There are next to zero regulations in the Grammys dress code for guys, but there are plenty for girls. Here’s a sampling of what they’re demanding women wear–and not wear–on “Music’s Biggest Night,” courtesy of Crushable:
“Please be sure that buttocks and female breasts are adequately covered. Thong type costumes are problematic. Please avoid exposing bare fleshy under curves of the buttocks and buttock crack. Bare sides or under curvature of the breasts is also problematic. Please avoid sheer see-through clothing that could possibly expose female breast nipples. Please be sure the genital region is adequately covered so that there is no visible “puffy” bare skin exposure. Please avoid commercial identification of actual brand name products on T-shirts. Foreign language on wardrobe will need to be cleared. OBSCENITY OR PARTIALLY SEEN OBSCENITY ON WARDROBE IS UNACCEPTABLE FOR BROADCAST. This as well pertains to audience members that appear on camera. Finally, The Network requests that any organized cause visibly spelled out on talent’s wardrobe be avoided. This would include lapel pins or any other form of accessory.”
So basically, no boobs–whether they be nipples, side boob, underboob–or butts or camel toes are allowed at the Grammys this year.
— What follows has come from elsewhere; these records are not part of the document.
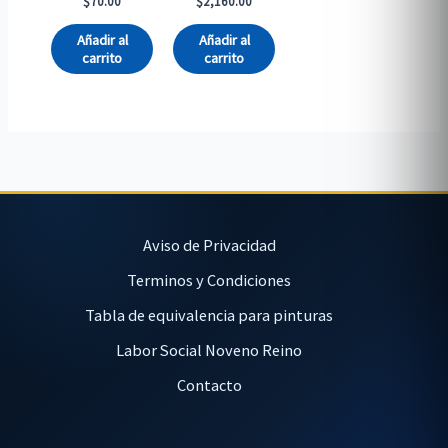
$
70.00
$
2,160.00
Añadir al
Añadir al
carrito
carrito
Aviso de Privacidad
Terminos y Condiciones
Tabla de equivalencia para pinturas
Labor Social Noveno Reino
Contacto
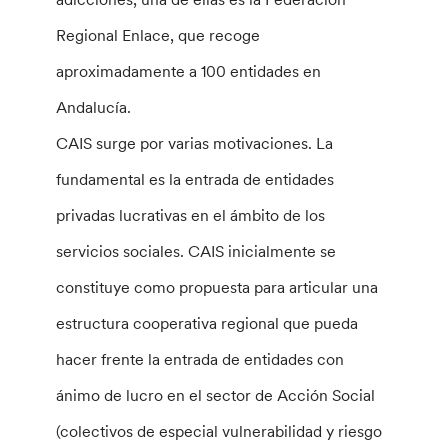
Regional Enlace, que recoge
aproximadamente a 100 entidades en
Andalucía.
CAIS surge por varias motivaciones. La
fundamental es la entrada de entidades
privadas lucrativas en el ámbito de los
servicios sociales. CAIS inicialmente se
constituye como propuesta para articular una
estructura cooperativa regional que pueda
hacer frente la entrada de entidades con
ánimo de lucro en el sector de Acción Social
(colectivos de especial vulnerabilidad y riesgo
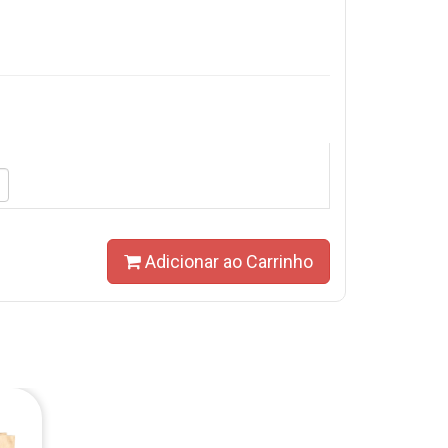
Adicionar ao Carrinho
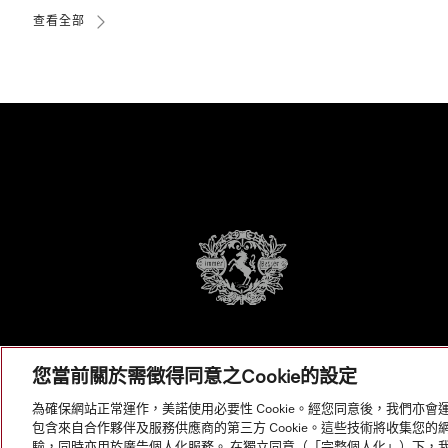
查看全部
您當前關於需徵得同意之Cookie的設定
為確保網站正常運作，美諾使用必要性 Cookie。經您同意後，我們亦會運
包含來自合作夥伴及服務供應商的第三方 Cookie。這些技術將收集您
驗，同時亦用於廣告個人化服務。 在獨立同意（「完整個人化」）下，我們使用 B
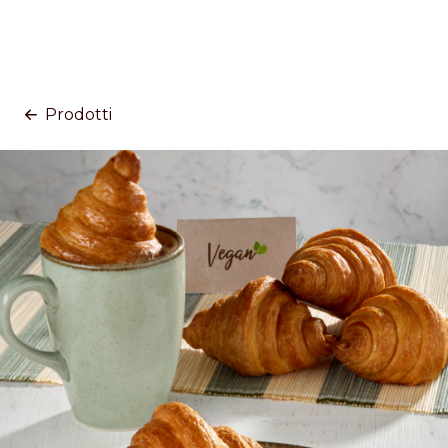
Prodotti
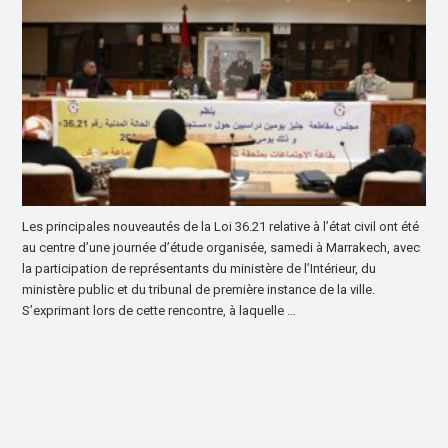
Les principales nouveautés de la Loi 36.21 relative à l’état civil ont été
au centre d’une journée d’étude organisée, samedi à Marrakech, avec
la participation de représentants du ministère de l’Intérieur, du
ministère public et du tribunal de première instance de la ville.
S’exprimant lors de cette rencontre, à laquelle …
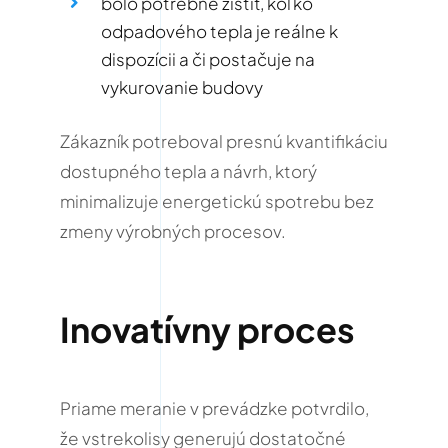
bolo potrebné zistiť, koľko
odpadového tepla je reálne k
dispozícii a či postačuje na
vykurovanie budovy
Zákazník potreboval presnú kvantifikáciu
dostupného tepla a návrh, ktorý
minimalizuje energetickú spotrebu bez
zmeny výrobných procesov.
Inovatívny proces
Priame meranie v prevádzke potvrdilo,
že vstrekolisy generujú dostatočné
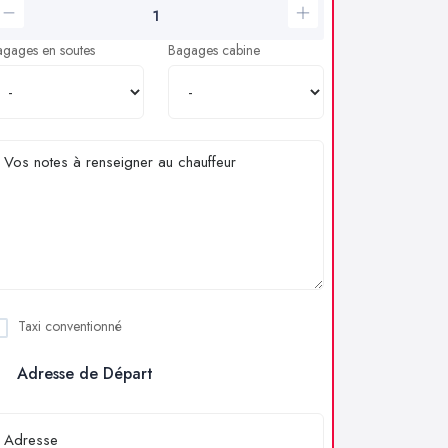
agages en soutes
Bagages cabine
Taxi conventionné
Adresse de Départ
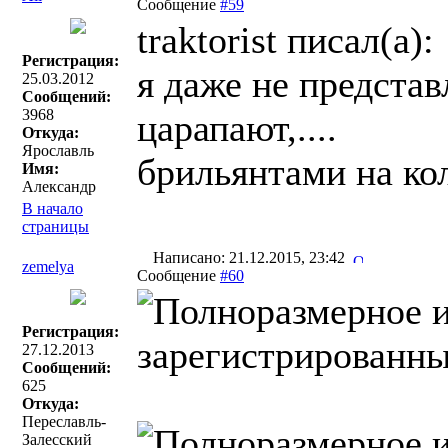
Сообщение
#59
traktorist писал(a):
Регистрация:
я даже не предста
25.03.2012
Сообщений:
3968
царапают,....
Откуда:
Ярославль
брильянтами на кол
Имя:
Александр
В начало
страницы
Написано: 21.12.2015, 23:42
zemelya
Сообщение
#60
Регистрация:
27.12.2013
Сообщений:
625
Откуда:
Переславль-
Залесский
Look, I get it. It’s a family broadcast and it’s during primetime, so people want to avoid complaints and potential wardrobe malfunctions and the subsequent fines that come along with them. Fair enough. But why do we need to specify female nipples and breasts? Frankly, a lot of people would rather see Rihanna shirtless than, say, Elton John, and it’s pretty screwed up that there’s such a loud, clear double standard there. And let’s be real, his boobs are probably bigger than hers.
Part of why a lot of artists wear somewhat revealing clothing onstage isn’t just to sell sex (and, admittedly, that is a big part of it, because it garners them attention). It’s also in part because the less fabric there is, the less chance for them to tear, snag or trip over it, and with performers that also dance onstage under powerful lights, it gets very hot up there–so it’s a little irritating that someone like Ed Sheeran (who, for the record, I adore) is totally fine to rip off his shirt, while someone like Katy Perry or Nicki Minaj can’t.
Do you think that the Grammys dress code is fair? Do you think there’s inherent sexism in the dress code memo for the Grammys? Which performer do you think is most likely to test the Grammys’ limits on the dress code? Tell us in the comments!